Not all of my posts make it onto my blog, I email them to Emily first who vets them for me. To repay her for her kindness I do all the books for her company, I can do numbers.
They come back a day or so later with a YES or NO on them. This post came back with a definite NO. Post this one Sandy she said and you can say goodbye to all your blogging friends. I hope I don’t, but life is not all blue skies and sunshine and as my blog is about my life it should reflect that. Here then is the post that did not pass the censor.
Sitting on the little table I looked out of my bedroom window, I am living temporarily in a different house but the view is still familiar to me, downstairs the clock chimes the hour. My mind is telling me lies again, it tells me nobody cares for me, it tells me I am stupid, ugly and worthless.
I know they are lies, I have had enough therapy in my life to recognise my thought patterns but it takes strength to fight the voices, strength that I do not have so it is easier to believe them. I close my eyes and a distant memory comes out of the mists.
I am fifteen years old again and on the brink of adulthood, I am standing in a line ready to board the coach, we were going on a school trip the location of which escapes me now. I stood slightly apart from everyone else, as always alone.

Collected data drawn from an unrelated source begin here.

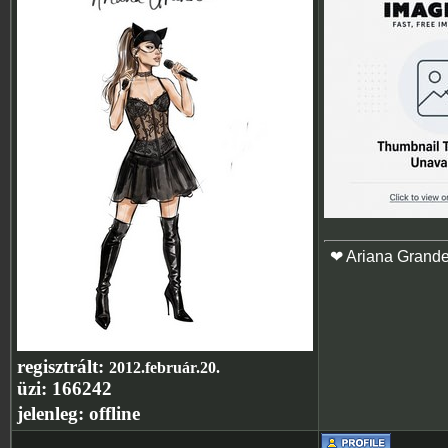
❤ Ariana Grand
regisztrált:
2012.február.20.
üzi:
166242
jelenleg:
offline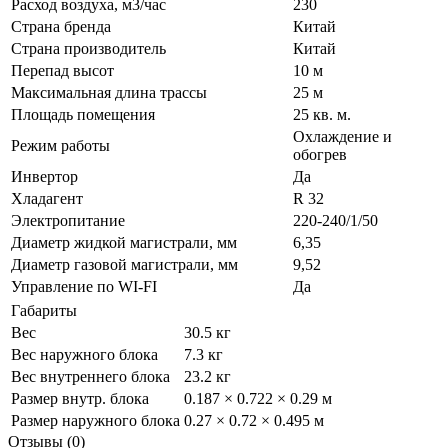
Расход воздуха, м3/час
230
Страна бренда
Китай
Страна производитель
Китай
Перепад высот
10 м
Максимальная длина трассы
25 м
Площадь помещения
25 кв. м.
Охлаждение и
Режим работы
обогрев
Инвертор
Да
Хладагент
R 32
Электропитание
220-240/1/50
Диаметр жидкой магистрали, мм
6,35
Диаметр газовой магистрали, мм
9,52
Управление по WI-FI
Да
Габариты
Вес
30.5 кг
Вес наружного блока
7.3 кг
Вес внутреннего блока
23.2 кг
Размер внутр. блока
0.187 × 0.722 × 0.29 м
Размер наружного блока
0.27 × 0.72 × 0.495 м
Отзывы (0)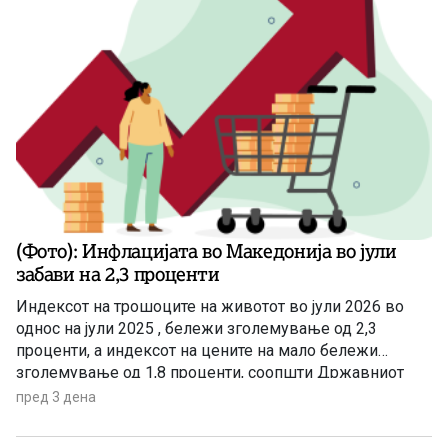
(Фото): Инфлацијата во Македонија во јули
забави на 2,3 проценти
Индексот на трошоците на животот во јули 2026 во
однос на јули 2025 , бележи зголемување од 2,3
проценти, а индексот на цените на мало бележи
зголемување од 1,8 проценти, соопшти Државниот
завод за статистика. Станува збор за благо забавување
пред 3 дена
на инфлацијата ако се земе предвид дека во јуни
годишната стапка на инфлација изнесуваше 3,4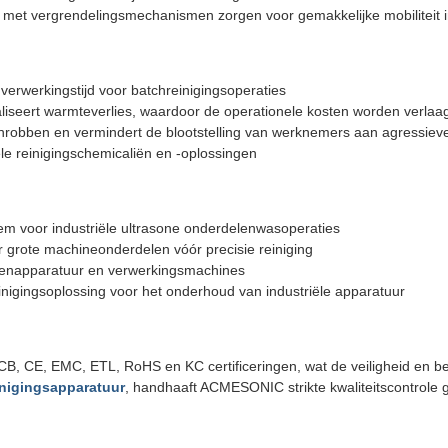
 met vergrendelingsmechanismen zorgen voor gemakkelijke mobiliteit in 
 verwerkingstijd voor batchreinigingsoperaties
aliseert warmteverlies, waardoor de operationele kosten worden verlaa
hrobben en vermindert de blootstelling van werknemers aan agressiev
le reinigingschemicaliën en -oplossingen
em voor industriële ultrasone onderdelenwasoperaties
or grote machineonderdelen vóór precisie reiniging
ukenapparatuur en verwerkingsmachines
inigingsoplossing voor het onderhoud van industriële apparatuur
B, CE, EMC, ETL, RoHS en KC certificeringen, wat de veiligheid en be
einigingsapparatuur
, handhaaft ACMESONIC strikte kwaliteitscontrole 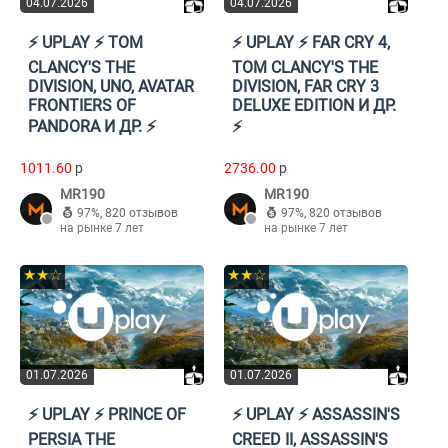
04.07.2026
04.07.2026
⚡️ UPLAY ⚡️ TOM
⚡️ UPLAY ⚡️ FAR CRY 4,
CLANCY'S THE
TOM CLANCY'S THE
DIVISION, UNO, AVATAR
DIVISION, FAR CRY 3
FRONTIERS OF
DELUXE EDITION И ДР.
PANDORA И ДР. ⚡️
⚡️
1011.60
p
2736.00
p
MR190
MR190
97%
,
820 отзывов
97%
,
820 отзывов
на рынке 7 лет
на рынке 7 лет
★★☆
★★☆
01.07.2026
01.07.2026
⚡️ UPLAY ⚡️ PRINCE OF
⚡️ UPLAY ⚡️ ASSASSIN'S
PERSIA THE
CREED II, ASSASSIN'S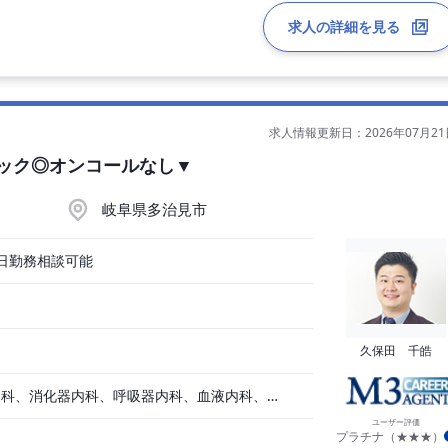
求人の詳細を見る
求人情報更新日：2026年07月21
分）
ニック◎オンコールなし▼
岐阜県多治見市
3日勤務相談可能
久保田 千皓
循環器内科、一般内科、消化器内科、呼吸器内科、血液内科、脳神経内科、内分泌内科、老人内科、その他
ユーザー評価
プラチナ（★★★）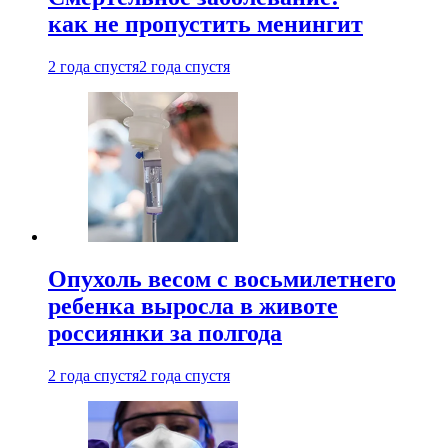
как не пропустить менингит
2 года спустя
2 года спустя
Опухоль весом с восьмилетнего
ребенка выросла в животе
россиянки за полгода
2 года спустя
2 года спустя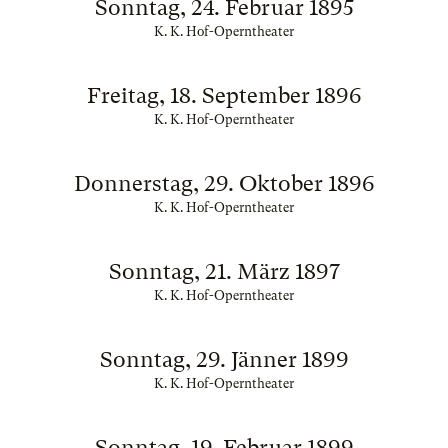
Sonntag, 24. Februar 1895
K. K. Hof-Operntheater
Freitag, 18. September 1896
K. K. Hof-Operntheater
Donnerstag, 29. Oktober 1896
K. K. Hof-Operntheater
Sonntag, 21. März 1897
K. K. Hof-Operntheater
Sonntag, 29. Jänner 1899
K. K. Hof-Operntheater
Sonntag, 19. Februar 1899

I did not see the bag swing but the shock of it hitting me made me drop my own bag, the glass drink bottle inside smashing as it hit the ground.
A sarcastic voice behind me sings out “Sorry Sandeeeeee”, I ignore it and kneel down to pick up my possessions noticing as I do little red droplets spattering onto the concrete. I walked back to the classroom a hankie pressed to my lip trying to stem the flow of blood. I did not go on the trip that day and neither was I missed.
Downstairs the clock strikes a quarter past the hour, another scene comes to my mind. I am sitting in the corner of the room avoiding all eye contact, it is group therapy and the counsellor asks me to introduce myself. I stand up and mumble “Sandy”, she asks me to use my real name, “everyone calls me Sandy” I reply and sit down again. I ignore the silence, it is a trick they use to encourage you to talk more but I am not falling for it.
We do an exercise to increase self esteem, we write our names on a piece of paper and pass them to the person to our right. I look at the paper I have been handed, I look at the man and read his name, I have to write something nice about him. He has kind eyes so that it what I write. Robot like we all pass the papers to the right again.
My paper eventually comes back to me. I read the list, it transpires I am quiet, intelligent looking, deep thinking. Someone thinks I have nice hair, another simply says pretty. But my mind is having none of this – they would say these things wouldn’t they.
Downstairs the clock strikes half past the hour. My mind is giving me no respite today, it has found a little crack in my defences and has won, it tells me society has turned its back on me, well so be it then I no longer care, let people think of me as they will. This day I now turn my back on society.
I don’t know what to do, keep or delete my blog. Remain at or resign from my job. Stay here, go home, move in with Emily or go back to Devon.
I think maybe I will return to Devon and hide away.
Downstairs the clock strikes a quarter to the hour.
I am lonely.
I am tired.
I am confused.
I am not me.
I am sorry…………Please humour me, do not leave any comments for this post or send me any emails. These are the ramblings of a mind that is not working properly and it does not deserve any attention.
These moods pass though, I have had them before and I know I will have them again. This morning dawned brighter than yesterday and hopefully tomorrow will be brighter still.
I just have to be patient and ride out the storm.